The way I see it, the generational divide exists mostly as a one-way street — the waywardness of youth is an endless irritant for the Tea Party, to cite just one prominent outpost of youth-bashing, while the disapproving stares of elders apparently amount to no big whoop for kids who have zero interest in engaging people and institutions that have done squat for them. This is hardly the full story, of course: one of the more encouraging aspects of recent elections is the rise of the youth vote and youth activism on a range of issues, from the economy to education to the environment. And, it must be said, attitudes of younger Americans are permeating the culture as a whole, perhaps most notably with the rising acceptance of gay marriage. When they’re engaged, the kids can be a powerful force.
But it’s an uneven matchup. America remains in the grip of old-style deniers of opportunity who would sacrifice the well-being of today’s youth in the name of reducing debt burdens on future generations — an exaggerated concern in conservative circles, to be sure, and one little mentioned until a Democratic president entered the White House, but whatever. The problem with austerity-minded budget solutions — education cutbacks among them — is that you can’t help future generations tomorrow by denying opportunity to young people today. Americans are coping with economic insecurities that are unprecedented in the postwar era, and young people in particular have little to fall back on. If some young people shrink from the challenge by not fully engaging the workday world, well, you have to wonder why such a thing might be.
Government programs can’t fix the vanishing prospects of young people, although they can play a helpful role. (Universal access to health coverage, for instance, makes it a lot easier for young people to start their own businesses without the fear of going without insurance.) What would be much more helpful, however, is a renewed compact among employers and the labor force, starting with a return to the days when companies invested no small effort in developing stable and productive workers. On-the-job training and apprenticeships have given away to a dog’s breakfast of government-sponsored training programs and initiatives, which have produced more job certifications than there are jobs for the lucky recipients. Big Business in particular has become so obsessed with streamlining that it has lost sight of the fact workers can’t always be easily slotted into cut-and-dried roles, based on having the appropriate credentials. Even when companies do need skilled labor, too often they react by low-balling the pay. We’re forever hearing about a “skills gap” that supposedly has left companies begging for qualified workers. In a prolonged period of 8 percent unemployment? Really?

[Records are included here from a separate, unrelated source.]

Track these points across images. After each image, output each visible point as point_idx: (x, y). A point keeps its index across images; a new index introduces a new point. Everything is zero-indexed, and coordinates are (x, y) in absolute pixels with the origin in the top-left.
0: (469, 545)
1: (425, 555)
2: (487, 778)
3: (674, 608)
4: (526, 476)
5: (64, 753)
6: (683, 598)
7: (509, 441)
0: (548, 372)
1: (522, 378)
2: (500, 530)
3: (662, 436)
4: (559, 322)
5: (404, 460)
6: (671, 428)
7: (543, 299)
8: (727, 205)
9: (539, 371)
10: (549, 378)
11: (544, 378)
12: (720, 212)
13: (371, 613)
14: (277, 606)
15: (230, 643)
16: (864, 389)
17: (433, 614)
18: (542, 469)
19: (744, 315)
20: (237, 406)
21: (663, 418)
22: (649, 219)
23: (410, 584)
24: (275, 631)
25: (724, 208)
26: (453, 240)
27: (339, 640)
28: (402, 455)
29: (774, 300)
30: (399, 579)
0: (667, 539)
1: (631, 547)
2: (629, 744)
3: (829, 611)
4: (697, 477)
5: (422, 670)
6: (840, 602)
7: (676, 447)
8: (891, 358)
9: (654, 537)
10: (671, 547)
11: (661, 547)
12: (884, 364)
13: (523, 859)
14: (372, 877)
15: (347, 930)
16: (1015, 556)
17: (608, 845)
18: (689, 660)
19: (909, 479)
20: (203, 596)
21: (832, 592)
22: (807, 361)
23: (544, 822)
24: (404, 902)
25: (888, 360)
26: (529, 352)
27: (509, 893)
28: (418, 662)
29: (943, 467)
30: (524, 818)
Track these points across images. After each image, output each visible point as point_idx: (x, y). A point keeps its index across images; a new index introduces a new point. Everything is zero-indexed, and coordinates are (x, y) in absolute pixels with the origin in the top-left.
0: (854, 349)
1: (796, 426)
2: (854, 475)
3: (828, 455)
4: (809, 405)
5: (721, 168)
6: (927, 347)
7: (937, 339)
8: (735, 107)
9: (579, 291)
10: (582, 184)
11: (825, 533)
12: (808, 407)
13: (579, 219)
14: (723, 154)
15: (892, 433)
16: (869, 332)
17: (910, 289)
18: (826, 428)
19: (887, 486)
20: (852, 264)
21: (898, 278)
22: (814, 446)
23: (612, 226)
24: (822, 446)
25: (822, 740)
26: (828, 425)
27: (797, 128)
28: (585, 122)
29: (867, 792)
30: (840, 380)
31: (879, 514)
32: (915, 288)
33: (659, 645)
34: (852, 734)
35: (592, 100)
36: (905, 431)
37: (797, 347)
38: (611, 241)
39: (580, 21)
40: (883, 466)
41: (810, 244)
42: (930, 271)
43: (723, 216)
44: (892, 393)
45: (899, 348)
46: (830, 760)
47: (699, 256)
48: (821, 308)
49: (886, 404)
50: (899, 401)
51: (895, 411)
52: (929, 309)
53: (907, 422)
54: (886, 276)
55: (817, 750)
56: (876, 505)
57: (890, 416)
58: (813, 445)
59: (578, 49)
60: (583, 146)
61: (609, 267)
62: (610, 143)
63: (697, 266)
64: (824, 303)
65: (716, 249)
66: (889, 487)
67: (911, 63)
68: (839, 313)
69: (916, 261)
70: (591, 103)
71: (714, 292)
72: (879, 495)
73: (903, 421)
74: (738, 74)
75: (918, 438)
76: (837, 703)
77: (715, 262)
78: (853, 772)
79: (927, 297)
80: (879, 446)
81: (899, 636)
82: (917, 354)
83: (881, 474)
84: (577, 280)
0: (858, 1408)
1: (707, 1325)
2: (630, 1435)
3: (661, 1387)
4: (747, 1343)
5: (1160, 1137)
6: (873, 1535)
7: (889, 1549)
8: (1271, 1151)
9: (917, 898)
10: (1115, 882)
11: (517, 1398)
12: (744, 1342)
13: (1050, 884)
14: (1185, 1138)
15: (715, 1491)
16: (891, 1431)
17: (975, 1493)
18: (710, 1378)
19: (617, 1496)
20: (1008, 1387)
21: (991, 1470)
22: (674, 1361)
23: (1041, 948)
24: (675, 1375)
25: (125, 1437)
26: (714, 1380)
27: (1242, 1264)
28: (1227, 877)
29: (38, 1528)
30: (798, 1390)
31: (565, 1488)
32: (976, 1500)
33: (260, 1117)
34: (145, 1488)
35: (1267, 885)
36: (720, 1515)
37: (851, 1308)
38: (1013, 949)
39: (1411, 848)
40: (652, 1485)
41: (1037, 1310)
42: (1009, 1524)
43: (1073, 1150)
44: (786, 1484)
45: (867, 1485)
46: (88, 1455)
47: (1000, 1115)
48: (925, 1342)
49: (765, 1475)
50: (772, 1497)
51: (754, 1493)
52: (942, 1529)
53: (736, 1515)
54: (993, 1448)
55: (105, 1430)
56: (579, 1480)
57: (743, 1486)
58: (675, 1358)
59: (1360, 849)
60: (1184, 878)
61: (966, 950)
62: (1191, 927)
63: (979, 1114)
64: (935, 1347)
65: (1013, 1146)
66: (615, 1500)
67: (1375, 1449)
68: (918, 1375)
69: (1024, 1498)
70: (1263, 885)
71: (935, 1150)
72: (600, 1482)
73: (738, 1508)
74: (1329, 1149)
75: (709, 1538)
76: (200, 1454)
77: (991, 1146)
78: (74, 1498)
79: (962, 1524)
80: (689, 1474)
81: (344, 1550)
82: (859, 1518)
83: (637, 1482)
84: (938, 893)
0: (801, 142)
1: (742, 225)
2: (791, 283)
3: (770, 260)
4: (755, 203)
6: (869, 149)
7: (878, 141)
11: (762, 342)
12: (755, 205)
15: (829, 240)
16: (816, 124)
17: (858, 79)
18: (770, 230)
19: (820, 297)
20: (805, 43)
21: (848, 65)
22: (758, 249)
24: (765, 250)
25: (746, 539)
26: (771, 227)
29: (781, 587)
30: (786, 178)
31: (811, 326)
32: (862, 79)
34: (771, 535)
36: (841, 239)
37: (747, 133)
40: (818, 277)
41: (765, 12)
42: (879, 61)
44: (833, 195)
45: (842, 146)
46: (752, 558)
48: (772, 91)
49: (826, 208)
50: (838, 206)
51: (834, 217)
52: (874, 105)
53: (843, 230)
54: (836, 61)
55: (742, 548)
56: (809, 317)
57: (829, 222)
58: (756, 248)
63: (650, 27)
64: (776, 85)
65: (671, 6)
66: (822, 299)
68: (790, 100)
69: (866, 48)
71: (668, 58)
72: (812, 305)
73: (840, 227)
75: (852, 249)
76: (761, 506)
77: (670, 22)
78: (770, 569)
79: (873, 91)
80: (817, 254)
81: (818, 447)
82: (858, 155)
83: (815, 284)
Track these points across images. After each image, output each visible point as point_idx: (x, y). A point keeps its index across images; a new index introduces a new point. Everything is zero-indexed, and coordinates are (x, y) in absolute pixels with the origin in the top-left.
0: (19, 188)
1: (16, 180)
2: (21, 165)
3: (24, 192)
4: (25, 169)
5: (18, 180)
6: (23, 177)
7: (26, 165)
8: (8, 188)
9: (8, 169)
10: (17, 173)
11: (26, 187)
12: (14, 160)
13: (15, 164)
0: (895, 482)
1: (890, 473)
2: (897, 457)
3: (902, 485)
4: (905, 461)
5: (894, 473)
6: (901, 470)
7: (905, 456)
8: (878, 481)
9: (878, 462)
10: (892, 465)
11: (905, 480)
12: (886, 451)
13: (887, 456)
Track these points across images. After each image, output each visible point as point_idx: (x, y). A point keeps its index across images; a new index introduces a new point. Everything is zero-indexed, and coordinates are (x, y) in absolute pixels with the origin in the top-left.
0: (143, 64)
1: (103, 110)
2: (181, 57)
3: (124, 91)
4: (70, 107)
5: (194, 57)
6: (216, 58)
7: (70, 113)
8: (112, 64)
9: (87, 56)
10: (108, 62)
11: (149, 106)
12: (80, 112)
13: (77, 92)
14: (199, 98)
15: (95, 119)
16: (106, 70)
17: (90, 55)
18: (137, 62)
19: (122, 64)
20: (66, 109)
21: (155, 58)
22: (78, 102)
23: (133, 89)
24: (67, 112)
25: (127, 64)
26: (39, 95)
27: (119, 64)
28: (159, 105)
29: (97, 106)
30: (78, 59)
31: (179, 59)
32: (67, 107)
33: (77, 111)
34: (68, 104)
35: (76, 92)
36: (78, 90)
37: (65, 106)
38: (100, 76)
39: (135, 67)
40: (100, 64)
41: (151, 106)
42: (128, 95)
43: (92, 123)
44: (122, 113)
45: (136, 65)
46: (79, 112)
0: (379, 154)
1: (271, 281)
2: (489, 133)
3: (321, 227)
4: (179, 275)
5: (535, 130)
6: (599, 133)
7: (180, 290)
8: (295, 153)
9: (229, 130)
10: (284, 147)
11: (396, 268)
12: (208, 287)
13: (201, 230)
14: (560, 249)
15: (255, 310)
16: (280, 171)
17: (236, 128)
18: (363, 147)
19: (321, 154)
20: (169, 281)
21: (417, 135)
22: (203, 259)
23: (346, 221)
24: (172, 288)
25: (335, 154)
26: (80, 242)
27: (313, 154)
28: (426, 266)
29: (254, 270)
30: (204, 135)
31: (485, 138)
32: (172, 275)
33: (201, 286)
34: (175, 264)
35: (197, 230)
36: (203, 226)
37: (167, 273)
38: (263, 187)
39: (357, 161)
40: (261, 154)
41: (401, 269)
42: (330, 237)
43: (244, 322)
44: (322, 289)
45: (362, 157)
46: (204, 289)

The good news is there are scads of bright young kids, like my young newspaper reader, who could perform wonders for the economy and for this country if only they were living in less dysfunctional times. Alas, dysfunction is the one thing we still do very well in this country. It doesn’t have to be this way, of course. It shouldn’t be this way. For all the talk of youth’s failures, it’s still the generation in charge that has the responsibility to turn the situation around. There’s no time like the present to get started. Your children, and your children’s children, will appreciate the effort.